Oil Prices Edge Higher Amidst Summer Driving Optimism, Geopolitical Concerns

Oil prices continued their upward trend on Monday, buoyed by expectations of increased demand during the summer driving season, particularly in the crucial U.S. market.

As of 08:25 ET, Brent oil futures rose 0.5% to $84.78 a barrel, while West Texas Intermediate crude futures climbed 0.5% to $81.12 a barrel. This marks the second consecutive week of gains for both benchmarks, which rose around 3% last week.

The recent price surge is attributed to a combination of factors, including positive demand signals from the U.S. and escalating geopolitical tensions in the Middle East and Ukraine. Unexpected draws in U.S. oil inventories and improved gasoline demand have painted a brighter picture for crude, while the growing risk of an all-out war between Israel and Hezbollah and continued clashes between Russia and Ukraine have raised concerns about supply disruptions.
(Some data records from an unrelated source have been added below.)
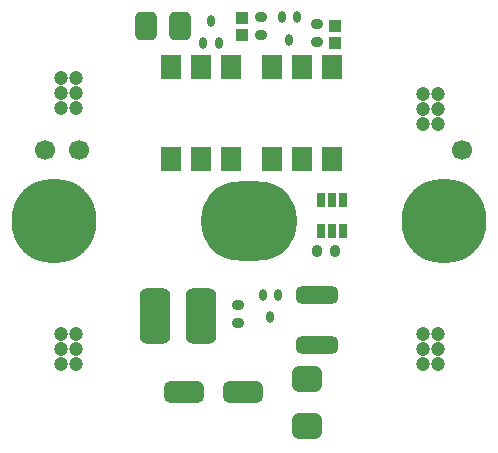
<source format=gts>
G04*
G04 #@! TF.GenerationSoftware,Altium Limited,Altium Designer,20.1.8 (145)*
G04*
G04 Layer_Color=8388736*
%FSTAX43Y43*%
%MOMM*%
G71*
G04*
G04 #@! TF.SameCoordinates,F520C443-D289-43A5-AF8C-D66C243BB58F*
G04*
G04*
G04 #@! TF.FilePolarity,Negative*
G04*
G01*
G75*
G04:AMPARAMS|DCode=16|XSize=4.8mm|YSize=2.6mm|CornerRadius=0.7mm|HoleSize=0mm|Usage=FLASHONLY|Rotation=270.000|XOffset=0mm|YOffset=0mm|HoleType=Round|Shape=RoundedRectangle|*
%AMROUNDEDRECTD16*
21,1,4.800,1.200,0,0,270.0*
21,1,3.400,2.600,0,0,270.0*
1,1,1.400,-0.600,-1.700*
1,1,1.400,-0.600,1.700*
1,1,1.400,0.600,1.700*
1,1,1.400,0.600,-1.700*
%
%ADD16ROUNDEDRECTD16*%
G04:AMPARAMS|DCode=17|XSize=1.8mm|YSize=3.4mm|CornerRadius=0.5mm|HoleSize=0mm|Usage=FLASHONLY|Rotation=90.000|XOffset=0mm|YOffset=0mm|HoleType=Round|Shape=RoundedRectangle|*
%AMROUNDEDRECTD17*
21,1,1.800,2.400,0,0,90.0*
21,1,0.800,3.400,0,0,90.0*
1,1,1.000,1.200,0.400*
1,1,1.000,1.200,-0.400*
1,1,1.000,-1.200,-0.400*
1,1,1.000,-1.200,0.400*
%
%ADD17ROUNDEDRECTD17*%
%ADD18R,1.000X1.050*%
G04:AMPARAMS|DCode=19|XSize=0.95mm|YSize=0.8mm|CornerRadius=0.25mm|HoleSize=0mm|Usage=FLASHONLY|Rotation=180.000|XOffset=0mm|YOffset=0mm|HoleType=Round|Shape=RoundedRectangle|*
%AMROUNDEDRECTD19*
21,1,0.950,0.300,0,0,180.0*
21,1,0.450,0.800,0,0,180.0*
1,1,0.500,-0.225,0.150*
1,1,0.500,0.225,0.150*
1,1,0.500,0.225,-0.150*
1,1,0.500,-0.225,-0.150*
%
%ADD19ROUNDEDRECTD19*%
G04:AMPARAMS|DCode=20|XSize=2.45mm|YSize=1.9mm|CornerRadius=0.525mm|HoleSize=0mm|Usage=FLASHONLY|Rotation=270.000|XOffset=0mm|YOffset=0mm|HoleType=Round|Shape=RoundedRectangle|*
%AMROUNDEDRECTD20*
21,1,2.450,0.850,0,0,270.0*
21,1,1.400,1.900,0,0,270.0*
1,1,1.050,-0.425,-0.700*
1,1,1.050,-0.425,0.700*
1,1,1.050,0.425,0.700*
1,1,1.050,0.425,-0.700*
%
%ADD20ROUNDEDRECTD20*%
%ADD21R,1.700X2.000*%
%ADD22R,0.800X1.300*%
G04:AMPARAMS|DCode=23|XSize=0.6mm|YSize=0.95mm|CornerRadius=0.2mm|HoleSize=0mm|Usage=FLASHONLY|Rotation=0.000|XOffset=0mm|YOffset=0mm|HoleType=Round|Shape=RoundedRectangle|*
%AMROUNDEDRECTD23*
21,1,0.600,0.550,0,0,0.0*
21,1,0.200,0.950,0,0,0.0*
1,1,0.400,0.100,-0.275*
1,1,0.400,-0.100,-0.275*
1,1,0.400,-0.100,0.275*
1,1,0.400,0.100,0.275*
%
%ADD23ROUNDEDRECTD23*%
G04:AMPARAMS|DCode=24|XSize=0.95mm|YSize=0.8mm|CornerRadius=0.25mm|HoleSize=0mm|Usage=FLASHONLY|Rotation=90.000|XOffset=0mm|YOffset=0mm|HoleType=Round|Shape=RoundedRectangle|*
%AMROUNDEDRECTD24*
21,1,0.950,0.300,0,0,90.0*
21,1,0.450,0.800,0,0,90.0*
1,1,0.500,0.150,0.225*
1,1,0.500,0.150,-0.225*
1,1,0.500,-0.150,-0.225*
1,1,0.500,-0.150,0.225*
%
%ADD24ROUNDEDRECTD24*%
G04:AMPARAMS|DCode=25|XSize=3.55mm|YSize=1.45mm|CornerRadius=0.413mm|HoleSize=0mm|Usage=FLASHONLY|Rotation=180.000|XOffset=0mm|YOffset=0mm|HoleType=Round|Shape=RoundedRectangle|*
%AMROUNDEDRECTD25*
21,1,3.550,0.625,0,0,180.0*
21,1,2.725,1.450,0,0,180.0*
1,1,0.825,-1.363,0.313*
1,1,0.825,1.363,0.313*
1,1,0.825,1.363,-0.313*
1,1,0.825,-1.363,-0.313*
%
%ADD25ROUNDEDRECTD25*%
G04:AMPARAMS|DCode=26|XSize=2.6mm|YSize=2.2mm|CornerRadius=0.6mm|HoleSize=0mm|Usage=FLASHONLY|Rotation=0.000|XOffset=0mm|YOffset=0mm|HoleType=Round|Shape=RoundedRectangle|*
%AMROUNDEDRECTD26*
21,1,2.600,1.000,0,0,0.0*
21,1,1.400,2.200,0,0,0.0*
1,1,1.200,0.700,-0.500*
1,1,1.200,-0.700,-0.500*
1,1,1.200,-0.700,0.500*
1,1,1.200,0.700,0.500*
%
%ADD26ROUNDEDRECTD26*%
%ADD27C,1.200*%
%ADD28C,1.700*%
%ADD29O,8.200X6.700*%
%ADD30C,7.200*%
D16*
X0101399Y0089554D02*
D03*
X0097499D02*
D03*
D17*
X0104895Y0083109D02*
D03*
X0099895D02*
D03*
D18*
X0112749Y0114079D02*
D03*
Y0112629D02*
D03*
X0104849Y0113329D02*
D03*
Y0114779D02*
D03*
D19*
X0106449Y0114804D02*
D03*
Y0113304D02*
D03*
X0104524Y0088929D02*
D03*
Y0090429D02*
D03*
X0111149Y0114204D02*
D03*
Y0112704D02*
D03*
D20*
X0096674Y0114054D02*
D03*
X0099624D02*
D03*
D21*
X0098832Y011059D02*
D03*
X0101372D02*
D03*
X0103912D02*
D03*
Y0102789D02*
D03*
X0101372D02*
D03*
X0098832D02*
D03*
X0107332Y011059D02*
D03*
X0109872D02*
D03*
X0112412D02*
D03*
Y0102789D02*
D03*
X0109872D02*
D03*
X0107332D02*
D03*
D22*
X0113399Y0096754D02*
D03*
X0112449D02*
D03*
X0111499D02*
D03*
Y0099354D02*
D03*
X0112449D02*
D03*
X0113399D02*
D03*
D23*
X0109499Y0114804D02*
D03*
X0108199D02*
D03*
X0108849Y0112904D02*
D03*
X0102199Y0114504D02*
D03*
X0102849Y0112604D02*
D03*
X0101549D02*
D03*
X0107224Y0089404D02*
D03*
X0106574Y0091304D02*
D03*
X0107874D02*
D03*
D24*
X0111199Y0095054D02*
D03*
X0112699D02*
D03*
D25*
X0111149Y0087029D02*
D03*
Y0091279D02*
D03*
D26*
X0110324Y0080229D02*
D03*
Y0084229D02*
D03*
D27*
X0120149Y0087974D02*
D03*
X0121419D02*
D03*
X0120149Y0086704D02*
D03*
X0121419D02*
D03*
X0120149Y0085434D02*
D03*
X0121419D02*
D03*
X0090749Y0107129D02*
D03*
X0089479D02*
D03*
X0090749Y0108399D02*
D03*
X0089479D02*
D03*
X0090749Y0109669D02*
D03*
X0089479D02*
D03*
Y0087979D02*
D03*
Y0086709D02*
D03*
X0090749D02*
D03*
X0089479Y0085439D02*
D03*
X0090749D02*
D03*
Y0087979D02*
D03*
X0121419Y0105809D02*
D03*
X0120149D02*
D03*
X0121419Y0107079D02*
D03*
X0120149D02*
D03*
X0121419Y0108349D02*
D03*
X0120149D02*
D03*
D28*
X0088149Y0103554D02*
D03*
X0091049D02*
D03*
X0123449D02*
D03*
D29*
X0105449Y0097554D02*
D03*
D30*
X0121949D02*
D03*
X0088949D02*
D03*
M02*

</source>
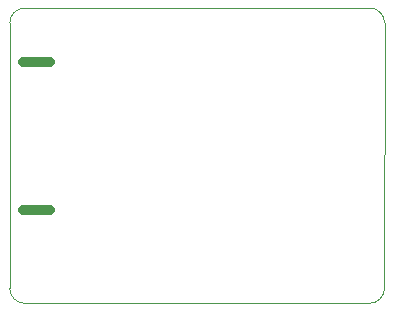
<source format=gm1>
%TF.GenerationSoftware,KiCad,Pcbnew,8.0.0*%
%TF.CreationDate,2024-03-08T16:01:42-06:00*%
%TF.ProjectId,led_dog_collar,6c65645f-646f-4675-9f63-6f6c6c61722e,rev?*%
%TF.SameCoordinates,Original*%
%TF.FileFunction,Profile,NP*%
%FSLAX46Y46*%
G04 Gerber Fmt 4.6, Leading zero omitted, Abs format (unit mm)*
G04 Created by KiCad (PCBNEW 8.0.0) date 2024-03-08 16:01:42*
%MOMM*%
%LPD*%
G01*
G04 APERTURE LIST*
%TA.AperFunction,Profile*%
%ADD10C,0.050000*%
%TD*%
%TA.AperFunction,Profile*%
%ADD11C,0.812800*%
%TD*%
G04 APERTURE END LIST*
D10*
X209549719Y-74194229D02*
X209554229Y-51723616D01*
X208284229Y-50460000D02*
G75*
G02*
X209554184Y-51723616I-29J-1270000D01*
G01*
X179085771Y-75459719D02*
X208286103Y-75464229D01*
X177819687Y-51734229D02*
X177815771Y-74196103D01*
X179085771Y-75459719D02*
G75*
G02*
X177815797Y-74196103I29J1270019D01*
G01*
X208284229Y-50460000D02*
X179083303Y-50464229D01*
X209549719Y-74194229D02*
G75*
G02*
X208286103Y-75464203I-1270019J29D01*
G01*
X177819687Y-51734229D02*
G75*
G02*
X179083303Y-50464203I1270013J29D01*
G01*
D11*
%TO.C,SW2*%
X178943000Y-55038600D02*
X181229000Y-55038600D01*
X178943000Y-67538600D02*
X181229000Y-67538600D01*
%TD*%
M02*

</source>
Analysts at ING expressed their support for the oil market, predicting a deficit over the third quarter that will tighten the oil balance. They also noted a growing bullish sentiment among speculators as the summer season approaches.

Further supporting the price increase is a decline in the number of operating oil rigs in the U.S., which fell to its lowest level since January 2022. This reduction in drilling activity could potentially limit future supply.

However, the gains have been somewhat tempered by the strength of the U.S. dollar, which is near a two-month high against a basket of currencies. A strong dollar makes crude more expensive for foreign buyers, potentially dampening international demand. The dollar’s strength is also attributed to stronger-than-expected purchasing managers index data, which suggests a robust U.S. economy.

The focus this week will be on the PCE price index, the Federal Reserve’s preferred inflation gauge. The reading, expected on Friday, is anticipated to show inflation remaining well above the Fed’s 2% annual target, potentially giving the central bank more leeway to maintain high interest rates.

Overall, the oil market remains dynamic, influenced by a complex interplay of demand expectations, geopolitical events, and macroeconomic factors. As the summer driving season progresses and global events unfold, oil prices are likely to remain volatile, with investors closely monitoring developments for further cues.